New EPA regs hit GA plant called "America’s dirtiest"
By Doug Richards, WXIA
JULIETTE, Ga. — From a distance, Plant Scherer looks like a nuclear plant. But it’s actually a coal plant located north of Macon. It’s identified by environmentalists as the dirtiest power plant in America.
“Georgia Power has been allowed to dump dangerous carbon into the air forever,” said Colleen Kiernan of the Sierra Club’s Georgia chapter. She says the Obama administration’s new regulations would force Georgia Power to cut back its carbon dioxide emissions by more than forty percent over the next decade and a half.
But Kiernan says Georgia Power has already made impressive strides toward cleaner power.
“Since 2005 Georgia has already reduced carbon dioxide emissions by 22% at our power plants. So we’re already well on the way. And you can tell our air is cleaner,” Kiernan said. “We have far fewer smog alert days than we used to in the early 2000s.
But coal is cheap, plentiful and produced in the US. Nine of Georgia Power’s plants are coal-fired, producing 35 percent of the state’s power. But Georgia Power is shutting down most or all of three of its coal plants in the next year.

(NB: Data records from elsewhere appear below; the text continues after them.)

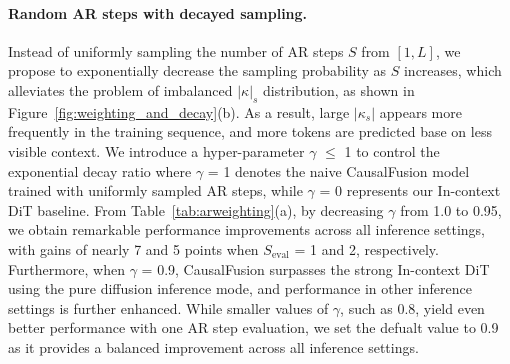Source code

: \vspace{-5pt}
\paragraph{Random AR steps with decayed sampling.} 
Instead of uniformly sampling the number of AR steps $S$ from $[1, L]$, we propose to exponentially decrease the sampling probability as $S$ increases, which alleviates the problem of imbalanced $|\kappa|_s$ distribution, as shown in Figure~\ref{fig:weighting_and_decay}(b).
As a result, large $|\kappa_s|$ appears more frequently in the training sequence, and more tokens are predicted base on less visible context. We introduce a hyper-parameter $\gamma$ $\leq$ 1 to control the exponential decay ratio where $\gamma$ = 1 denotes the naive CausalFusion model trained with uniformly sampled AR steps, while $\gamma$ = 0 represents our In-context DiT baseline.
From Table~\ref{tab:arweighting}(a), by decreasing $\gamma$ from 1.0 to 0.95, we obtain remarkable performance improvements across all inference settings, with gains of nearly 7 and 5 points when $S_\text{eval}$ = 1 and 2, respectively. Furthermore, when $\gamma$ = 0.9, CausalFusion surpasses the strong In-context DiT using the pure diffusion inference mode, and performance in other inference settings is further enhanced. While smaller values of $\gamma$, such as 0.8, yield even better performance with one AR step evaluation, we set the defualt value to 0.9 as it provides a balanced improvement across all inference settings.


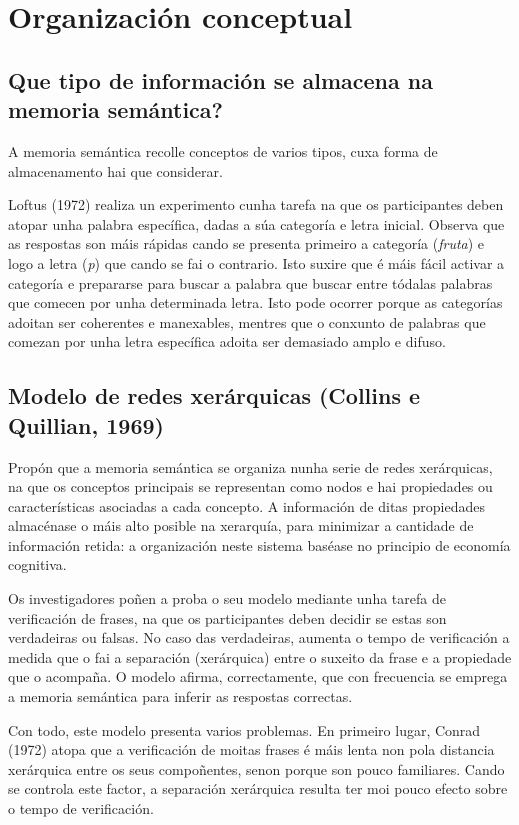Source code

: \documentclass[a4paper,11pt]{article}
\begin{document}
\section{Organización conceptual}
\subsection{Que tipo de información se almacena na memoria semántica?}
A memoria semántica recolle conceptos de varios tipos, cuxa forma de almacenamento hai que considerar.

Loftus (1972) realiza un experimento cunha tarefa na que os participantes deben atopar unha palabra específica, dadas a súa categoría e letra inicial. Observa que as respostas son máis rápidas cando se presenta primeiro a categoría (\textit{fruta}) e logo a letra (\textit{p}) que cando se fai o contrario. Isto suxire que é máis fácil activar a categoría e prepararse para buscar a palabra que buscar entre tódalas palabras que comecen por unha determinada letra. Isto pode ocorrer porque as categorías adoitan ser coherentes e manexables, mentres que o conxunto de palabras que comezan por unha letra específica adoita ser demasiado amplo e difuso. 

\subsection{Modelo de redes xerárquicas (Collins e Quillian, 1969)}
Propón que a memoria semántica se organiza nunha serie de redes xerárquicas, na que os conceptos principais se representan como nodos e hai propiedades ou características asociadas a cada concepto. A información de ditas propiedades almacénase o máis alto posible na xerarquía, para minimizar a cantidade de información retida: a organización neste sistema baséase no principio de economía cognitiva. 

Os investigadores poñen a proba o seu modelo mediante unha tarefa de verificación de frases, na que os participantes deben decidir se estas son verdadeiras ou falsas. No caso das verdadeiras, aumenta o tempo de verificación a medida que o fai a separación (xerárquica) entre o suxeito da frase e a propiedade que o acompaña. O modelo afirma, correctamente, que con frecuencia se emprega a memoria semántica para inferir as respostas correctas. 

Con todo, este modelo presenta varios problemas. En primeiro lugar, Conrad (1972) atopa que a verificación de moitas frases é máis lenta non pola distancia xerárquica entre os seus compoñentes, senon porque son pouco familiares. Cando se controla este factor, a separación xerárquica resulta ter moi pouco efecto sobre o tempo de verificación.
\end{document}
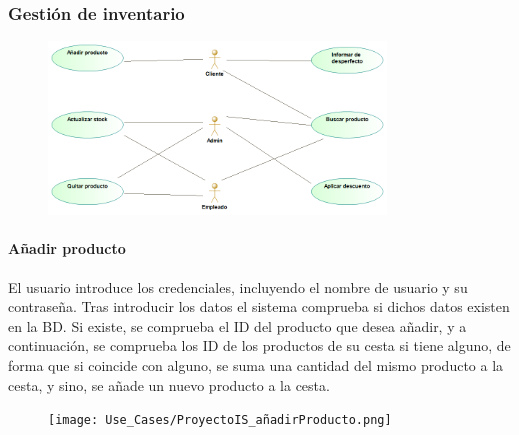 \subsubsection{Gestión de inventario}
\begin{figure}[H]
    \centering
    \includegraphics[width = 0.8\textwidth]{Use_Cases/gestion_de_inventario.png}
\end{figure}
\newpage
\paragraph{Añadir producto}
El usuario introduce los credenciales, incluyendo el nombre de usuario y su contraseña. Tras introducir los datos el sistema comprueba si dichos datos existen en la BD. Si existe, se comprueba el ID del producto que desea añadir, y a continuación, se comprueba los ID de los productos de su cesta si tiene alguno, de forma que si coincide con alguno, se suma una cantidad del mismo producto a la cesta, y sino, se añade un nuevo producto a la cesta.
\begin{figure}[H]
    \centering
    \texttt{[image: Use\_Cases/ProyectoIS\_añadirProducto.png]}
\end{figure}
\newpage
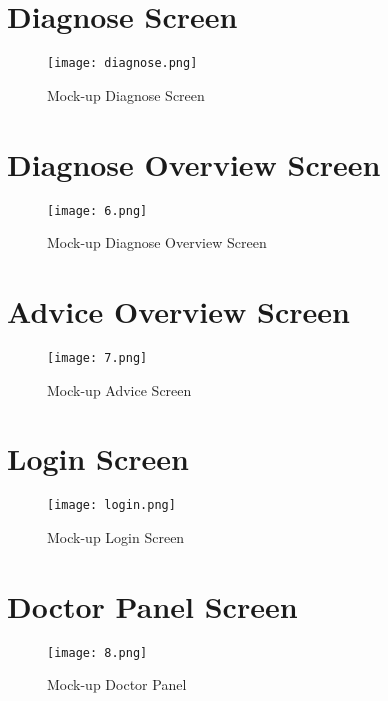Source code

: \tocless\section{Diagnose Screen}
\begin{figure}[H]
	\centering
	\texttt{[image: diagnose.png]}
	\caption{Mock-up Diagnose Screen}
\end{figure}

\tocless\section{Diagnose Overview Screen}
\begin{figure}[H]
	\centering
	\texttt{[image: 6.png]}
	\caption{Mock-up Diagnose Overview Screen}
\end{figure}

\tocless\section{Advice Overview Screen}
\begin{figure}[H]
	\centering
	\texttt{[image: 7.png]}
	\caption{Mock-up Advice Screen}
\end{figure}

\tocless\section{Login Screen}
\begin{figure}[H]
	\centering
	\texttt{[image: login.png]}
	\caption{Mock-up Login Screen}
\end{figure}

\tocless\section{Doctor Panel Screen}
\begin{figure}[H]
	\centering
	\texttt{[image: 8.png]}
	\caption{Mock-up Doctor Panel}
\end{figure}



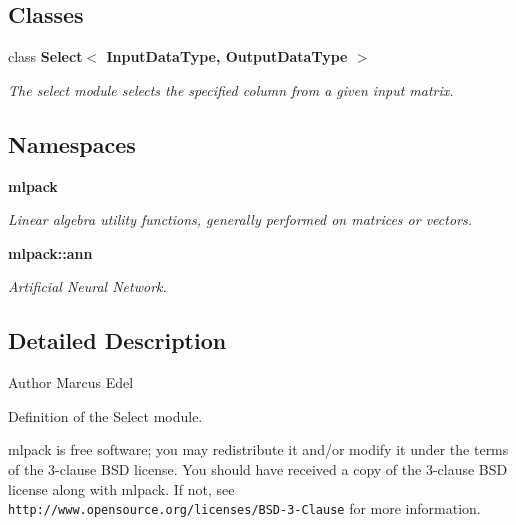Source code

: \subsection*{Classes}
\begin{DoxyCompactItemize}
\item 
class \textbf{ Select$<$ Input\+Data\+Type, Output\+Data\+Type $>$}
\begin{DoxyCompactList}\small\item\em The select module selects the specified column from a given input matrix. \end{DoxyCompactList}\end{DoxyCompactItemize}
\subsection*{Namespaces}
\begin{DoxyCompactItemize}
\item 
 \textbf{ mlpack}
\begin{DoxyCompactList}\small\item\em Linear algebra utility functions, generally performed on matrices or vectors. \end{DoxyCompactList}\item 
 \textbf{ mlpack\+::ann}
\begin{DoxyCompactList}\small\item\em Artificial Neural Network. \end{DoxyCompactList}\end{DoxyCompactItemize}


\subsection{Detailed Description}
\begin{DoxyAuthor}{Author}
Marcus Edel
\end{DoxyAuthor}
Definition of the Select module.

mlpack is free software; you may redistribute it and/or modify it under the terms of the 3-\/clause B\+SD license. You should have received a copy of the 3-\/clause B\+SD license along with mlpack. If not, see {\tt http\+://www.\+opensource.\+org/licenses/\+B\+S\+D-\/3-\/\+Clause} for more information. 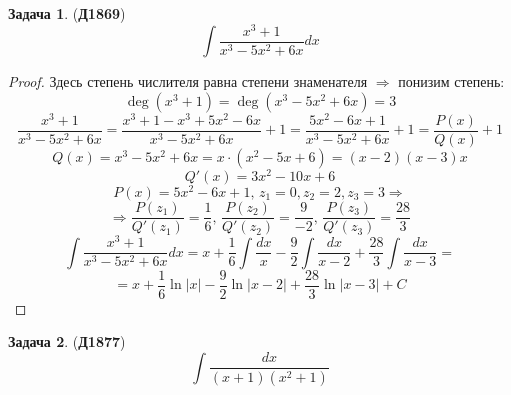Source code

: \documentclass[12pt]{article}
\theoremstyle{definition}
\newtheorem{problem}{Задача}
\DeclareMathOperator{\dint}{\displaystyle\int}
\begin{document}
\begin{problem}(\textbf{Д1869})
	$$
		\dint \dfrac{x^3 + 1}{x^3 - 5x^2 + 6x }dx
	$$
\end{problem}
\begin{proof}
	Здесь степень числителя равна степени знаменателя $\Rightarrow$ понизим степень:
	$$
		\deg{(x^3 + 1)} = \deg{(x^3 - 5x^2 + 6x)} = 3
	$$
	$$
		\dfrac{x^3 + 1}{x^3 - 5x^2 + 6x } = \dfrac{x^3 + 1 - x^3 + 5x^2 - 6x}{x^3 - 5x^2 + 6x } + 1 = \dfrac{5x^2 - 6x +1}{x^3 - 5x^2 + 6x} + 1 = \dfrac{P(x)}{Q(x)} + 1
	$$
	$$
		Q(x) = x^3 - 5x^2 + 6x = x{\cdot}(x^2 - 5x + 6) = (x - 2)(x - 3)x
	$$
	$$
		Q'(x) = 3x^2 - 10x + 6 
	$$
	$$
		P(x) = 5x^2 - 6x + 1, \,  z_1 = 0, z_2 = 2, z_3 = 3 \Rightarrow 
	$$
	$$
		\Rightarrow \dfrac{P(z_1)}{Q'(z_1)} = \dfrac{1}{6}, \, \dfrac{P(z_2)}{Q'(z_2)} = \dfrac{9}{-2}, \, \dfrac{P(z_3)}{Q'(z_3)} = \dfrac{28}{3}
	$$
	$$
		\dint \dfrac{x^3 + 1}{x^3 - 5x^2 + 6x }dx = x + \dfrac{1}{6}\dint\dfrac{dx}{x} - \dfrac{9}{2}\dint\dfrac{dx}{x-2} + \dfrac{28}{3}\dint\dfrac{dx}{x-3} = 
	$$
	$$
		= x + \dfrac{1}{6}\ln{|x|} - \dfrac{9}{2}\ln{|x - 2|} + \dfrac{28}{3}\ln{|x - 3|} + C
	$$
\end{proof}
\newpage
\begin{problem}(\textbf{Д1877})
	$$
		\dint \dfrac{dx}{(x + 1)(x^2 + 1)}
	$$
\end{problem}
\end{document}
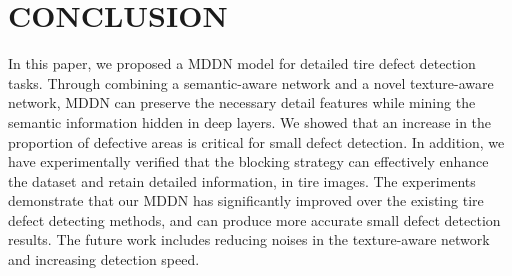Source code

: \documentclass{article}
\begin{document}
%
%
%




\section{CONCLUSION}
\label{sec:typestyle}

In this paper, we proposed a MDDN model for detailed tire defect detection tasks. Through combining a semantic-aware network and a novel texture-aware network, MDDN can preserve the necessary detail features while mining the semantic information hidden in deep layers. We showed that an increase in the proportion of defective areas is critical for small defect detection. In addition, we have experimentally verified that the blocking strategy can effectively enhance the dataset and retain detailed information, in tire images. The experiments demonstrate that our MDDN has significantly improved over the existing tire defect detecting methods, and can produce more accurate small defect detection results. The future work includes reducing noises in the texture-aware network and increasing detection speed.


\vfill\pagebreak






\end{document}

“The mix is changing. With the retirements of a number of coal units, our percentages will shrink in terms of coal. But coal remains a vital source,” said John Kraft, spokesman for Georgia Power. As to Plant Scherer, Kraft says it gets dubbed “dirtiest” because it is one of America’s largest coal plants.
Because it is almost prohibitively expensive to clean up the emissions from coal plants, the new regulations are expected to force power companies to shift the emphasis of their power sourcing away from coal to other cleaner sources by 2030.